When Sanyal joined Universal Music Group as MD and CEO in 2011, the label was chugging along at a steady, if unremarkable, pace. It wasn’t the biggest in the market, but business was good. “We had our Bollywood and international catalogues and we were working with local independent artists," says Sanyal. “It was a good label."

But the beginning of this decade was a time of great uncertainty in the music business. CD sales had been declining steadily for over a decade, and alternative revenue streams were thin on the ground. The Telecom Regulatory Authority of India was already looking to crack down on the lucrative caller ring-back tones segment (which it did in 2013), digital downloads were minuscule, and streaming was yet to come into its own. Universal Music Group could see the shape of things to come, and it had three-four years in which to build a future-ready organization. “My mandate was very clear, to clean house and build a dynamic, future-ready music business," says Sanyal. “The company was very risk-averse before I joined, and it was my job to make it a ‘let’s do shit’ organization."

Sanyal—who also took over as MD of the company’s publishing arm in 2016—has spent the past seven years creating a multi-pronged business model. The label sits at the centre of a web that now includes merchandising, live events, branded content, festivals, and a number of other intellectual properties.

The part of the business Sanyal is most excited about is independent music. Since he joined, the company has released at least 50 independent albums, including records by Jal, Strings, Adnan Sami, Rabbi Shergill and Rahat Fateh Ali Khan. He also relaunched the defunct EMI Records label as EMI Records India, in partnership with Mohit Suri, “one of the greatest A&R (artists and repertoire) people on the planet". The idea is to give Indian independent artists a platform to compete with the Bollywood mainstream.

But that’s just one half of the plan. The other half is to take an Indian musician and turn him/her into a global pop star. In fact, he says, the first attempt to do that is already “within the network". Having been remarkably forthright all afternoon, he suddenly turns secretive. “I can’t give you any details, but things are happening, so keep an eye out," he says. “I think it’s in my destiny to crack the first Indian talent overseas, and I’m going to do it."

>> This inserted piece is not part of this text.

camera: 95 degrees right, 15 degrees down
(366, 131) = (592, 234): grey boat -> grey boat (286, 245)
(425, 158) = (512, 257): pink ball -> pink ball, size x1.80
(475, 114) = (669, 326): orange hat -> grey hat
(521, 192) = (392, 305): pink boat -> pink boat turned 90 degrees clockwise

There are a total of five guitars in Sanyal’s office, with one, a custom 1967 Gibson Les Paul (“only a handful in the country and it plays like a dream"), occupying pride of place in the corner. But Sanyal’s favourite guitar is a Kramer Flying V, the guitar of choice for metal musicians in the late 1980s and early 1990s. “I got it for free when Kramer endorsed Brahma in the late 1990s," he says, adding that they were the first band in the country to get an endorsement deal. “It’s this beautiful black and white Kramer and I still play it often."

His other major passion—apart from playing metal—is his vinyl collection. Having worked non-stop for 26 years, moonlighting as the frontman of a very busy band for 15 of them, I wonder if he’s worried about burnout. “If you come to work to have a party and play, you can never burn out," he declares. “Though I might have a heart attack and die."

He starts digging through his phone, scrolling through photographs from his live gigs to show me one that features him dressed in a sleeveless black T-shirt and torn jeans, microphone in hand, sweat glistening on his forehead. “This is who I am, at work, on stage, in life," he says. “It’s a bit hard-core, but you know what, it’s okay to be hard-core."